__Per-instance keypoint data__

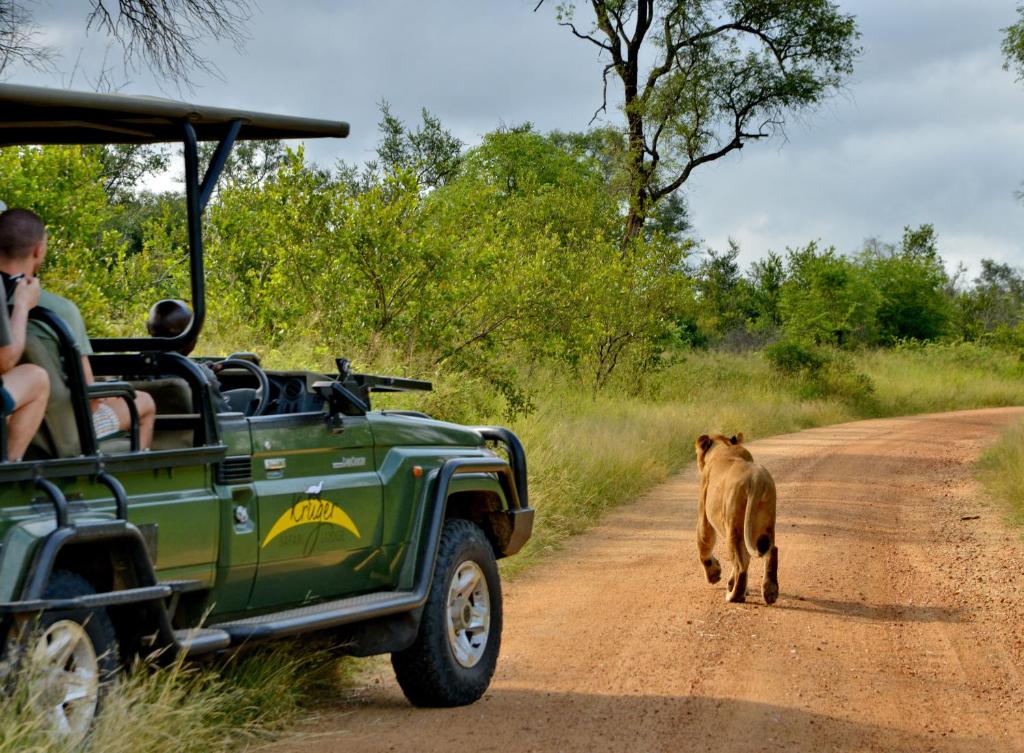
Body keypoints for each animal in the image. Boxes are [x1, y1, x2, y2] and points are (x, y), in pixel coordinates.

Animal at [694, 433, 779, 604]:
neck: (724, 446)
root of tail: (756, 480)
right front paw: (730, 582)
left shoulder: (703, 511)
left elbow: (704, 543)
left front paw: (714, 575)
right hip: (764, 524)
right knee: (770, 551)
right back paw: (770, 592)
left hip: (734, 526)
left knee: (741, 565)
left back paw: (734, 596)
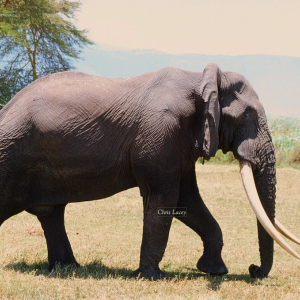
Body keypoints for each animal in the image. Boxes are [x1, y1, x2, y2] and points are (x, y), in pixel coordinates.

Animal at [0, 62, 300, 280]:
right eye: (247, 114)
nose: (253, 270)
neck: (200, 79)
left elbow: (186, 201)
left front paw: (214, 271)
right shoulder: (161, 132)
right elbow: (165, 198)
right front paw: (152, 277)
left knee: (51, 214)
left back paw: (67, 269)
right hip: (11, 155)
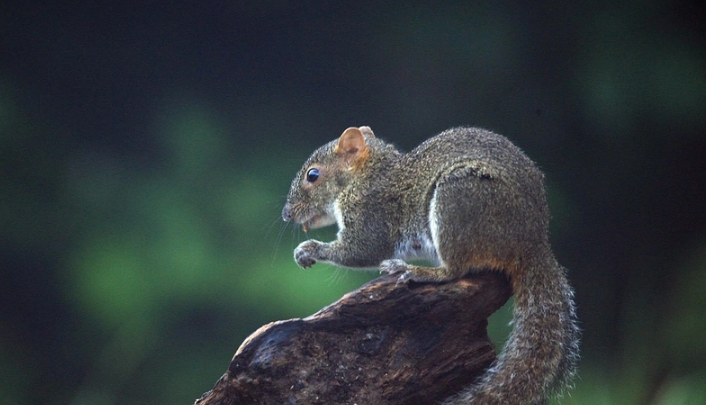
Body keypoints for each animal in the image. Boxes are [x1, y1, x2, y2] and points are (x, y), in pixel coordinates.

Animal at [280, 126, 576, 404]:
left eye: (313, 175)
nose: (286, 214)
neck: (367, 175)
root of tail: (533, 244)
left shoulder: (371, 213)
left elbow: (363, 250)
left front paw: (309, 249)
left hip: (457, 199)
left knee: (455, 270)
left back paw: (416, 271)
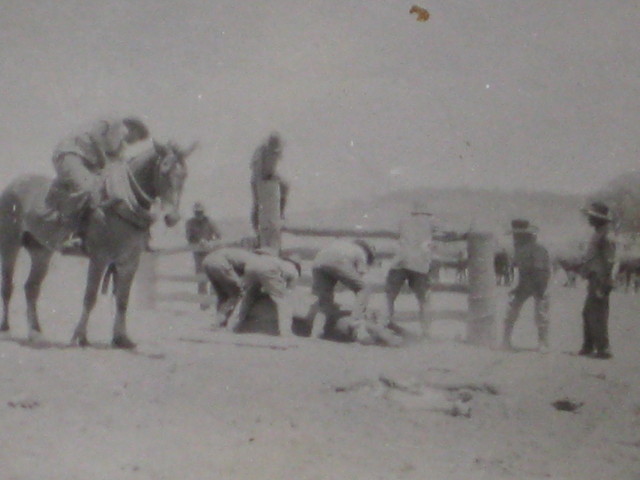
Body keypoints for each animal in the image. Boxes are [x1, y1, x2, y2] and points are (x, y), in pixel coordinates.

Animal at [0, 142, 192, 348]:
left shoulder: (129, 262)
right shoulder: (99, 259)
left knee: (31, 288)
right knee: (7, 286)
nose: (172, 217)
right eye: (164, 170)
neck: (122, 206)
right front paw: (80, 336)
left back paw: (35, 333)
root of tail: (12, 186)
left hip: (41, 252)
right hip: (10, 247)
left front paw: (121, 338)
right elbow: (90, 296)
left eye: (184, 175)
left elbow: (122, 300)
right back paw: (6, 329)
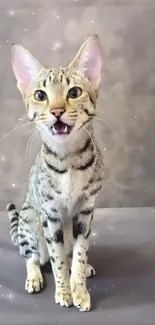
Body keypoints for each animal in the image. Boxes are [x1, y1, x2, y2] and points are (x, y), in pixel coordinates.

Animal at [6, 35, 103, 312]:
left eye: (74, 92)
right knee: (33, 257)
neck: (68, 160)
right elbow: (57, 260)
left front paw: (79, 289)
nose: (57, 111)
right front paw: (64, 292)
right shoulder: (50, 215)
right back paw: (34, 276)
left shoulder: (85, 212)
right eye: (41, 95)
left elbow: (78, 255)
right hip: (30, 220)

__ACTION ITEM__
The reply should hold every record, unchanged, and no pictures.

__ANSWER TO THIS TASK__
Body keypoints for each animal in the image. Boxes are [x1, y1, x2, y2] and points are (x, y), in pixel coordinates.

Animal at [694, 433, 779, 604]:
neck: (724, 446)
root of tail: (756, 480)
right front paw: (730, 582)
left shoulder: (703, 511)
left elbow: (704, 543)
left front paw: (714, 575)
right hip: (764, 524)
right knee: (770, 551)
right back paw: (770, 592)
left hip: (734, 526)
left knee: (741, 565)
left back paw: (734, 596)
Body keypoints for each animal in the image. Boxes are [x1, y1, x2, y2] and points are (x, y), in pixel coordinates.

Animal at [0, 62, 300, 280]:
right eye: (247, 114)
nose: (253, 270)
neck: (200, 79)
left elbow: (186, 201)
left front paw: (214, 271)
right shoulder: (161, 132)
right elbow: (165, 198)
right front paw: (152, 277)
left knee: (51, 214)
left back paw: (67, 269)
right hip: (11, 155)
Body keypoints for each animal in the image. Boxes are [x1, y1, x2, y2] and points are (x, y), in pixel coordinates.

Animal at [280, 126, 576, 404]:
left eye: (313, 175)
nose: (286, 214)
neck: (367, 175)
root of tail: (533, 244)
left shoulder: (371, 213)
left elbow: (363, 250)
left front paw: (309, 249)
left hip: (457, 199)
left knee: (455, 270)
left back paw: (416, 271)
Body keypoints for each animal in the image. Boxes are [x1, y1, x2, y2] and points are (x, y), in pixel coordinates.

Animal at [0, 142, 192, 348]:
left shoulder: (129, 262)
right shoulder: (99, 259)
left knee: (31, 288)
right knee: (7, 286)
nose: (172, 217)
right eye: (164, 170)
neck: (122, 206)
right front paw: (80, 336)
left back paw: (35, 333)
root of tail: (12, 186)
left hip: (41, 252)
right hip: (10, 247)
left front paw: (121, 338)
right elbow: (90, 296)
left eye: (184, 175)
left elbow: (122, 300)
right back paw: (6, 329)
Body keypoints for each animal in the image. Boxes are [x1, y1, x2, y2] and points are (x, y), in pixel coordinates.

Animal at [6, 35, 103, 312]:
left eye: (74, 92)
right knee: (33, 257)
neck: (68, 160)
right elbow: (57, 260)
left front paw: (79, 289)
nose: (57, 111)
right front paw: (64, 292)
right shoulder: (50, 215)
right back paw: (34, 276)
left shoulder: (85, 212)
right eye: (41, 95)
left elbow: (78, 255)
right hip: (30, 220)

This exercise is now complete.